Yes, but that locks you in to optimising for whatever you covered with your profiling. If the character of your data changes, it'll take a recompile to change how the application performs, while a JIT can potentially choose to deoptimise/reoptimise.
I'm all for "as static as possible" toolchains, but there are optimization opportunities you simply won't have with AOT, PGO or not. E.g. consider something trivial: A program doing certain image operations that depends on dimensions passed in on the command line. A JIT could optimise the inner loops for the actual operations. To get the same with AOT even with PGO would be totally unable to deal with it without causing a massive explosion in code size.
In theory yes, but sadly i have never seen that promise realized in any consistent fashion. Same goes for Java's escape analysis. Although the principle is sound i think the engineering required is horrendously difficult to make it robust. In a very narrow window of variation it works, but should you step out of that zone it fails pretty badly. I think it will take many more years, till then pgo and metaprogramming it is.

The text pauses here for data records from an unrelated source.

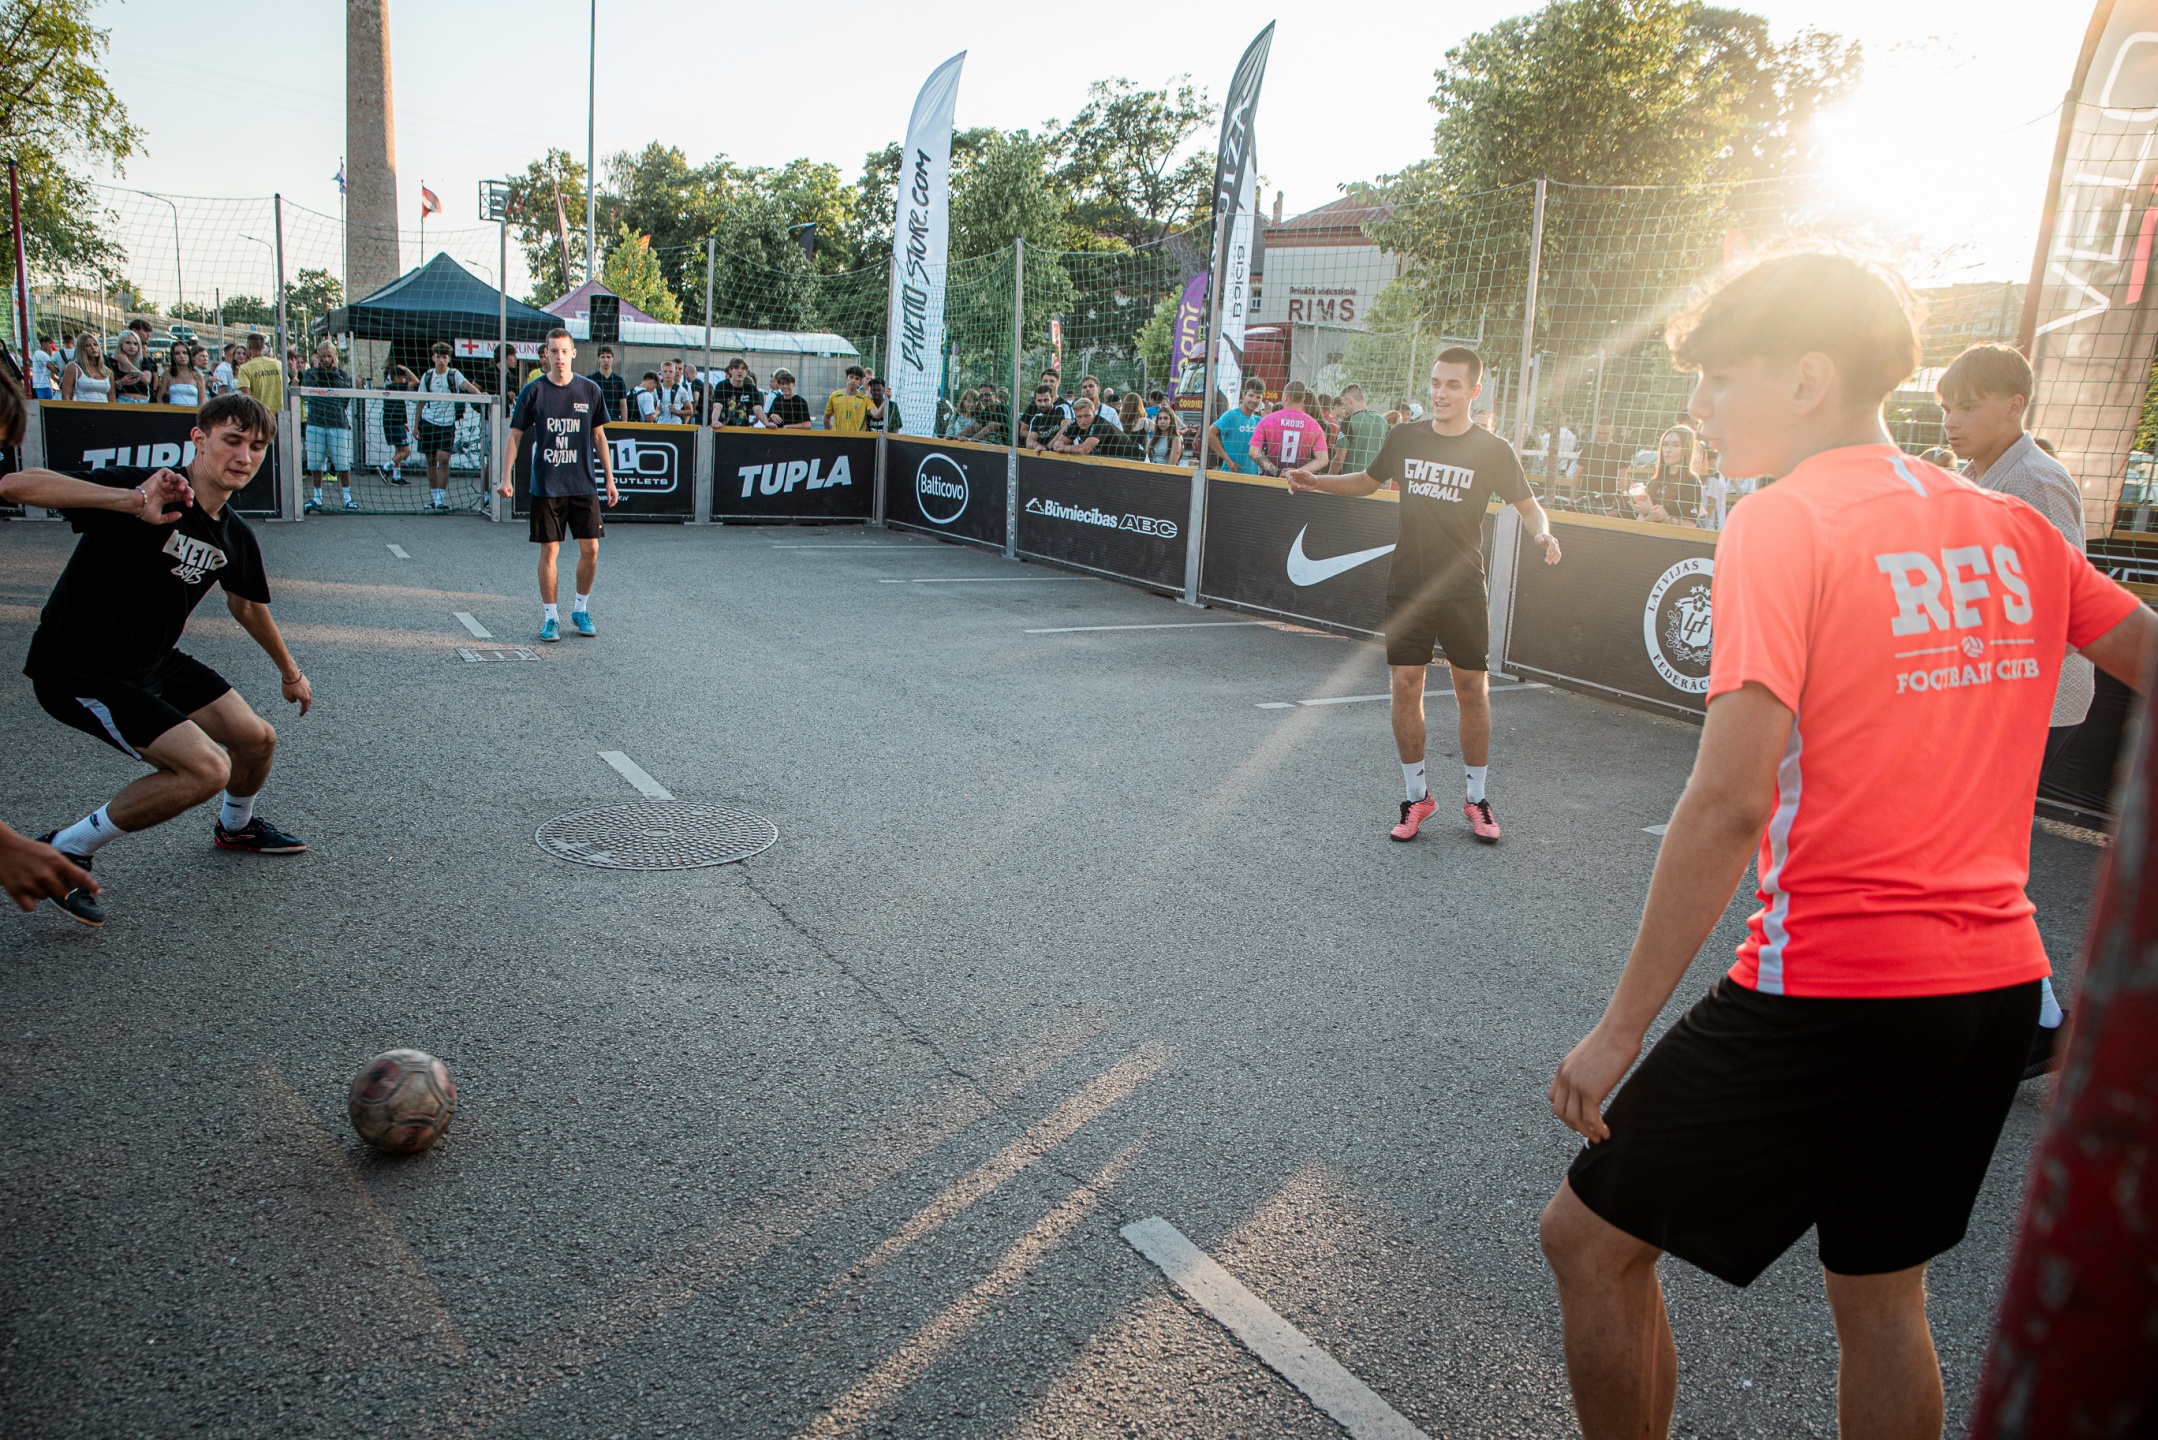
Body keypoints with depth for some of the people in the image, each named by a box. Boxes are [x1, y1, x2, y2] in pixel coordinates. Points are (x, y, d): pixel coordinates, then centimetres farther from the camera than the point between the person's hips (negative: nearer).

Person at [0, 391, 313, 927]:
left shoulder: (235, 536, 0)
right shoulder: (141, 490, -24)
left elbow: (246, 605, 20)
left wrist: (289, 671, 32)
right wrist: (133, 501, -48)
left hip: (155, 660, 8)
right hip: (79, 672, -8)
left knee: (256, 740, 12)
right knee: (207, 768, -21)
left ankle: (236, 826, 46)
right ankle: (67, 852, -2)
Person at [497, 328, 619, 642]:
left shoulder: (590, 390, 3)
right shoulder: (533, 391, -1)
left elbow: (599, 436, 12)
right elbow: (515, 436, 2)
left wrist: (609, 478, 10)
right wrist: (506, 477, -7)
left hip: (584, 485, 1)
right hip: (546, 486, -1)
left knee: (590, 549, 0)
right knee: (549, 550, 1)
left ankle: (581, 610, 19)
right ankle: (550, 617, 12)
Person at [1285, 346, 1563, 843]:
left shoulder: (1493, 451, -3)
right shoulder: (1403, 438, 4)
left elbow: (1529, 506, 4)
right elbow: (1369, 481, 21)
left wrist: (1542, 534, -17)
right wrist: (1314, 481, 9)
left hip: (1463, 592, -2)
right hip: (1407, 588, 2)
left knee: (1472, 691, 3)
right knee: (1405, 688, -1)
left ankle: (1477, 801, 18)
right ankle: (1417, 797, 14)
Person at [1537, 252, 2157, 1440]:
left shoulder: (1782, 523, -14)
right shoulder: (2012, 531, 7)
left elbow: (1728, 803, -21)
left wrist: (1620, 1028, -16)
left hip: (1832, 995, -8)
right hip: (2000, 987, 8)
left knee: (1591, 1239, 9)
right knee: (1880, 1296, 23)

Speculative optimisations yield about a 20% improvement in Java and more for higher level languages like Scala (and for Ruby it's off the charts). HotSpot isn't perfect by any means and C2's EA is not strong enough, but it's on track to be replaced with Graal (which is a part of what AOT is all about - you don't want your VM compiling itself at the same time as compiling your app).
PGO in C++ can yield quite significant speedups, however the difficulty of integrating it into a development workflow means that in practice it's hardly ever used. One of Java's accomplishments is that it brought PGO to the masses by making it entirely built in and automatic.
There are a set of optimisations that you can only do at runtime that you can't do with AOT. Anything that depends on data is something that you can't reliably do, such as eliding null checks if you can prove this cannot happen based on the data passed in. There are also cases where you can have multiple subclasses of a type such as a normal and a debug subclass, or multiple drivers for different back ends such as MongoDB or Cassandra, only one of which is used at runtime but you cannot know ahead of time which is selected (for example, it's based on an environment variable or system property).
The point is that while AOT can do a set of optimisations, including whole module analysis, there are a set which are only available at runtime.
I'm all for "as static as possible" toolchains, but there are optimization opportunities you simply won't have with AOT, PGO or not. E.g. consider something trivial: A program doing certain image operations that depends on dimensions passed in on the command line. A JIT could optimise the inner loops for the actual operations. To get the same with AOT even with PGO would be totally unable to deal with it without causing a massive explosion in code size.